TEXTO DE LECTURA
La fiscalía tendrá la posibilidad de apelar la decisión del juez ante el Tribunal Superior, ahora que se ha dictado sentencia. Ahora también existe la posibilidad de que Julian Assange sea puesto en libertad bajo fianza.

Julian Assange no debe ser extraditado a Estados Unidos para enfrentar cargos de espionaje y conspiración para cometer intrusión informática, dijo la jueza de distrito Vanessa Baraitser en la mañana del 4 de enero de 2021.

“Estoy satisfecha de que el señor Assange tenga el intelecto y la determinación para eludir las medidas de prevención del suicidio [en Estados Unidos]”, dijo la jueza, después de rechazar todos los demás argumentos planteados por la defensa en este caso.

Durante las audiencias de extradición en 2020, la corte escuchó a expertos y otros testigos testificar que Assange probablemente enfrentaría más confinamiento solitario tanto en prisión preventiva como, en caso de ser declarado culpable, en detención posterior al juicio. Tanto los expertos en defensa como en la fiscalía señalaron que Assange correría un mayor riesgo de suicidio si fuera extraditado, aunque el experto de la fiscalía creía que el riesgo era manejable.

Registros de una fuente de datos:

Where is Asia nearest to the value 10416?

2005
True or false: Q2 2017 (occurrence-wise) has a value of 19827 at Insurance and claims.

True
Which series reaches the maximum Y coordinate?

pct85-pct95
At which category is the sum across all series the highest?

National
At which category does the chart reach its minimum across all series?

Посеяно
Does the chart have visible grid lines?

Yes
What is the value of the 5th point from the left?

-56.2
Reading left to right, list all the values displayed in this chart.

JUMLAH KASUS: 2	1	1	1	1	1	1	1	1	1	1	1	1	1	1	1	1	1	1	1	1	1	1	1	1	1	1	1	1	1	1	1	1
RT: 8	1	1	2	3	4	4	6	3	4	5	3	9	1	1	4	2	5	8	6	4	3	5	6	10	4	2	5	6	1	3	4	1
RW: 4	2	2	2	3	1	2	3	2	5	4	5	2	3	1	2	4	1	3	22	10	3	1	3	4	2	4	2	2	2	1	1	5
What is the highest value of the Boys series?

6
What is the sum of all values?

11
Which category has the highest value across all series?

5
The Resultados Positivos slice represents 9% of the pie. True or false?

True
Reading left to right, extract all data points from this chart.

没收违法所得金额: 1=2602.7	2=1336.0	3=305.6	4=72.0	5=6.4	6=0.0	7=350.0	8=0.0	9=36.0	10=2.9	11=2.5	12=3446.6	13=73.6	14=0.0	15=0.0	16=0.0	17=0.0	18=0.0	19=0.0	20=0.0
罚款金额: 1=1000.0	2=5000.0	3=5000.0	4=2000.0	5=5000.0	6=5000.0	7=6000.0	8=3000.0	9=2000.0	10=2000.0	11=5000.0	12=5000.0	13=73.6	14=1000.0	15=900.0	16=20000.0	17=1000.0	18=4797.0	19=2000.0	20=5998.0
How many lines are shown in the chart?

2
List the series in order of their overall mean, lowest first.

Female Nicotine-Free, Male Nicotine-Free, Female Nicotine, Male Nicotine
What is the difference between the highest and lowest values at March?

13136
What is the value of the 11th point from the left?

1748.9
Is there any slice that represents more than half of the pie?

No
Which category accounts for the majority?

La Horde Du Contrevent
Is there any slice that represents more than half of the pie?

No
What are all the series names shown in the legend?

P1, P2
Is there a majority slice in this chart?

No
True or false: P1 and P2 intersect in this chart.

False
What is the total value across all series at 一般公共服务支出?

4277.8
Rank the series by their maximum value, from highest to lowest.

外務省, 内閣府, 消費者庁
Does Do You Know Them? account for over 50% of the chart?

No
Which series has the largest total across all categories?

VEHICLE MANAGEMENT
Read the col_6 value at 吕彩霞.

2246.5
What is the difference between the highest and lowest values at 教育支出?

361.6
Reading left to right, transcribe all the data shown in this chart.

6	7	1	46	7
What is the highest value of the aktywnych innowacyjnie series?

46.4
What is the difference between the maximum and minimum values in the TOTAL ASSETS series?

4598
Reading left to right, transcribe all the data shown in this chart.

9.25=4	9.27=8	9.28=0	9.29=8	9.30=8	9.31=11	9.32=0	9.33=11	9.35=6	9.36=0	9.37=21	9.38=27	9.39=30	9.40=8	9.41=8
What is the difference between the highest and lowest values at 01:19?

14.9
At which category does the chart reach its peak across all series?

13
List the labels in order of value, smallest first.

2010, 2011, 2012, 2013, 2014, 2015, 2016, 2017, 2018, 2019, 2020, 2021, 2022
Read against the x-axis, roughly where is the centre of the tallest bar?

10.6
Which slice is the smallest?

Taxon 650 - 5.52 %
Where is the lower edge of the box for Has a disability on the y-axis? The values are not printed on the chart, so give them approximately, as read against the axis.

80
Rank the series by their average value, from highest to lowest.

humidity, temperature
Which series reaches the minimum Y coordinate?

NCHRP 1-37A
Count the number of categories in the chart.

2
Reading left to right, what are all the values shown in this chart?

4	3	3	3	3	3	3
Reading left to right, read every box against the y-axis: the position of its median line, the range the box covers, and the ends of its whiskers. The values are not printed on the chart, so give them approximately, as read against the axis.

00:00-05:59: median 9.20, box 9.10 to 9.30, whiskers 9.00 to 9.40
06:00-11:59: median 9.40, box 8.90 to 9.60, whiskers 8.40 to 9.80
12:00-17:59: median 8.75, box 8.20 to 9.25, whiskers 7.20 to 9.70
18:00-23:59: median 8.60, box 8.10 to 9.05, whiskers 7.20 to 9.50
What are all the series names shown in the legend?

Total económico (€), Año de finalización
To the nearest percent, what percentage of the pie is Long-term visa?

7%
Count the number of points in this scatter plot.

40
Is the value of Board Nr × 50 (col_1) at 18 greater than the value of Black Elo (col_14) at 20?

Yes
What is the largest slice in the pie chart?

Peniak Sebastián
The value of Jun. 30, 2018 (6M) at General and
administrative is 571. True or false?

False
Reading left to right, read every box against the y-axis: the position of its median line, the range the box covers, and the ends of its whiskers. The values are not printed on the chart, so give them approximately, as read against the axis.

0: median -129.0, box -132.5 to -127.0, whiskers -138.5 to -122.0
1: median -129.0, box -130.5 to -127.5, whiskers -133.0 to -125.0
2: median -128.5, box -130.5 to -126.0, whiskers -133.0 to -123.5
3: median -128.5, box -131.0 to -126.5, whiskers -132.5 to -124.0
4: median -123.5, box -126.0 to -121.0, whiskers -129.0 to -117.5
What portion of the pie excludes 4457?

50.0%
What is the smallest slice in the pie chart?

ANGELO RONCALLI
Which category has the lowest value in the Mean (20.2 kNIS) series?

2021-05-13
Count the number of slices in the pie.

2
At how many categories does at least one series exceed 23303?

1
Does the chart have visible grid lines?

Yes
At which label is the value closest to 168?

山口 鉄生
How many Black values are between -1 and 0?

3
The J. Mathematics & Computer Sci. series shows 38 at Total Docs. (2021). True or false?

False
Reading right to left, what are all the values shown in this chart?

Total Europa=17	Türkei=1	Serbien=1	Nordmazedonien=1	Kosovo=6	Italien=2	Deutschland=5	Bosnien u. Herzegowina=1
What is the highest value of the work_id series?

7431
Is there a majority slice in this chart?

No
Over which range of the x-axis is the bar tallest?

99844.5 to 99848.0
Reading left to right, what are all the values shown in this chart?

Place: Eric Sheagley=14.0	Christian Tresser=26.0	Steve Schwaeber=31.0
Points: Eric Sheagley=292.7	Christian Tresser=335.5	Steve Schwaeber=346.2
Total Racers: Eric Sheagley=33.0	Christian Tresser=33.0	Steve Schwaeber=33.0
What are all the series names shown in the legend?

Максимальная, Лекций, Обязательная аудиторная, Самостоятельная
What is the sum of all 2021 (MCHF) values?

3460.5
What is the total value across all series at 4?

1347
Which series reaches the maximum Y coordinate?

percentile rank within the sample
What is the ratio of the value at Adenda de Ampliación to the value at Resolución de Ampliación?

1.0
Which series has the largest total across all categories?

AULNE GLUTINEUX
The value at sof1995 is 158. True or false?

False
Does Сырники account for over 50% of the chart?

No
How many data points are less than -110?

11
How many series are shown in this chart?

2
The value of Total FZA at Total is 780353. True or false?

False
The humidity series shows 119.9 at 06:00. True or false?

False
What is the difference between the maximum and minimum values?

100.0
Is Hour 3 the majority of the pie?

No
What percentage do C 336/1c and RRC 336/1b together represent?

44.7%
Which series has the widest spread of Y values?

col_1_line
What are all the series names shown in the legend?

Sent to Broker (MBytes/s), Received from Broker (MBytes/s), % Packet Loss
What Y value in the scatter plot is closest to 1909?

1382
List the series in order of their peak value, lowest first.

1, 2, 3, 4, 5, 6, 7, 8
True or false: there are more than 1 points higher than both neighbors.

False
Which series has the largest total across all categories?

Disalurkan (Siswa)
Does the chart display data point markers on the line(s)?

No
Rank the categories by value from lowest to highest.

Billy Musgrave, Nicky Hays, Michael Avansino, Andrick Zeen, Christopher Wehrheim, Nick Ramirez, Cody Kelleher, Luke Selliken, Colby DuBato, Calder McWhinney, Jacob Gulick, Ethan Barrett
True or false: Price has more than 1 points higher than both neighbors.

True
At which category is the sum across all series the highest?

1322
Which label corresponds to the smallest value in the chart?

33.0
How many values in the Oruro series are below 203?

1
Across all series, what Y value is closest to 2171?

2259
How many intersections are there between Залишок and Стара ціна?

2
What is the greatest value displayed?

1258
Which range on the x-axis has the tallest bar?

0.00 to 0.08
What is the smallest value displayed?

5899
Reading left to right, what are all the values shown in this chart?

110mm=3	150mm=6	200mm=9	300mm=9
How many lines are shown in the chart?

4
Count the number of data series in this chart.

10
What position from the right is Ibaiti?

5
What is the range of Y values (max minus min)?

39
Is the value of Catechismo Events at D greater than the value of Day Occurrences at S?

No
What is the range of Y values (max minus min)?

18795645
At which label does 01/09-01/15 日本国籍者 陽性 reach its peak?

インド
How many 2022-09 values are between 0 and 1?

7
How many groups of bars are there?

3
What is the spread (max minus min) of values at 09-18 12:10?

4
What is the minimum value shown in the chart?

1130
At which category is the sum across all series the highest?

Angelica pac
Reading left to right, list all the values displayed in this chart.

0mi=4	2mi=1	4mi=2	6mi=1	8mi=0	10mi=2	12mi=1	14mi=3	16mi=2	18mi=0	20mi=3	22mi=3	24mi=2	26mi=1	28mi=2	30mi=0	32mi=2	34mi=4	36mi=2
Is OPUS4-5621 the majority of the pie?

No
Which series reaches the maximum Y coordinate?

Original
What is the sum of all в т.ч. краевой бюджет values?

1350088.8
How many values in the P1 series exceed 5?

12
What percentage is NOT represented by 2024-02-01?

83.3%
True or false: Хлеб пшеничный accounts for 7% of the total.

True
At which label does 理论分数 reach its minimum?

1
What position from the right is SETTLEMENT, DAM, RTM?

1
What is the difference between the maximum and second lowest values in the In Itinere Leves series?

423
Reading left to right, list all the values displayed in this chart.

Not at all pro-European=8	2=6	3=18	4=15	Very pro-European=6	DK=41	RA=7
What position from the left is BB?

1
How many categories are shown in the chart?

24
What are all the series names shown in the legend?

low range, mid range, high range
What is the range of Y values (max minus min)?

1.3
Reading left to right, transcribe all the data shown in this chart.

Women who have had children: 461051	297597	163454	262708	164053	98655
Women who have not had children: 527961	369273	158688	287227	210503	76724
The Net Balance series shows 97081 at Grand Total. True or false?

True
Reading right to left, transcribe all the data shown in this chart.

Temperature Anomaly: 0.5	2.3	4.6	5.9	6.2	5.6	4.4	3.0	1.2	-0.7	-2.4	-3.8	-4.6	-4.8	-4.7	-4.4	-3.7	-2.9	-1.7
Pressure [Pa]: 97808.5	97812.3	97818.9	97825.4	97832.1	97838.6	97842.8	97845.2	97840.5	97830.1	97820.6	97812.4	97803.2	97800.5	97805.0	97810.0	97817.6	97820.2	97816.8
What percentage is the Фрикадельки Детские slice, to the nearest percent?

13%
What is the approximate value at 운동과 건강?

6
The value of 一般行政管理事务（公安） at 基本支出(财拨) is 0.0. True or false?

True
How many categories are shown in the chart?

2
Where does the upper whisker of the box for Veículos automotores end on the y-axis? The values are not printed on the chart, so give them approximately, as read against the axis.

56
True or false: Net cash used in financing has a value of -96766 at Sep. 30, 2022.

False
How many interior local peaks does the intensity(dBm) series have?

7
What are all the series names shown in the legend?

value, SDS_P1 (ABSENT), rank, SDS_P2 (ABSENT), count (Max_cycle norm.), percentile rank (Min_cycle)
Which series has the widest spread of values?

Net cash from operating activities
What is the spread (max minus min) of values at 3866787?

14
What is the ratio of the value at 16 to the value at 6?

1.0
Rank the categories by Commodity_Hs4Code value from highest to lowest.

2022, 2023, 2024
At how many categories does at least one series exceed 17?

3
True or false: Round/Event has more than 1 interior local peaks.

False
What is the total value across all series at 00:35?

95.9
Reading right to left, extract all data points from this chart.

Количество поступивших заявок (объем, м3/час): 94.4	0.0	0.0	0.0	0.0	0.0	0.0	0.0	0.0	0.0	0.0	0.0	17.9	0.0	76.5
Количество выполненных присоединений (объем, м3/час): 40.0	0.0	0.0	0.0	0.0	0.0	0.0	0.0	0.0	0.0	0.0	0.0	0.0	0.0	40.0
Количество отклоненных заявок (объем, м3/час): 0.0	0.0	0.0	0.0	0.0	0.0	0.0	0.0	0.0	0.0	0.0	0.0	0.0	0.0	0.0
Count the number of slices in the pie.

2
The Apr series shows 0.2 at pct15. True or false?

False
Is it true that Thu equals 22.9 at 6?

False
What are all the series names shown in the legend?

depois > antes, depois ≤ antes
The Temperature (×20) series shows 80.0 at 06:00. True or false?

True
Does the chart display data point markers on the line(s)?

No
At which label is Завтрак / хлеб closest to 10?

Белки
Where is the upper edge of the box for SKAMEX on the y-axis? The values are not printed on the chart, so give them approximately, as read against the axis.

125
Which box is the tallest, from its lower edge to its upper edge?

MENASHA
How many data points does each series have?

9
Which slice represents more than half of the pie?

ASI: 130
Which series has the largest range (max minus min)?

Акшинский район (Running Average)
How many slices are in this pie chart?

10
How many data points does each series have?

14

REQUISITOS DEL EJERCICIO
1. Según el texto sobre la extradición de Julian Assange, ¿quién dictaminó que no debía ser extraditado a Estados Unidos?
2. Continúe el texto sobre la extradición de Julian Assange a partir de su última oración.

RESPUESTAS
1. La jueza de distrito Vanessa Baraitser.

2.
Es de destacar que el juez rechazó todos los demás argumentos planteados por la defensa contra la extradición.

La decisión, en uno de los casos de extradición políticamente más significativos y complejos de la época, marca el avance más importante en los dos años de duración de los procedimientos de audiencia de extradición entablados contra la editorial premiada. Sin embargo, no es necesariamente el final del caso.

 

La defensa de Assange manifestó que en EEUU no obtendría un juicio justo

WikiLeaks trabajó extensamente con medios de comunicación establecidos de todo el mundo, incluidos The Guardian, The New York Times y Der Spiegel. El tribunal escuchó a varios testigos que estuvieron presentes con Assange durante el período de tiempo en cuestión y que testificaron que tanto él como WikiLeaks mostraron el compromiso más fuerte para proteger los activos militares de la CIA y los Estados Unidos potencialmente vulnerables al participar en un meticuloso proceso de redacción. A lo largo del caso, la fiscalía alegó que Assange tenía una actitud arrogante hacia la seguridad de los informantes cuando se trataba de publicar información.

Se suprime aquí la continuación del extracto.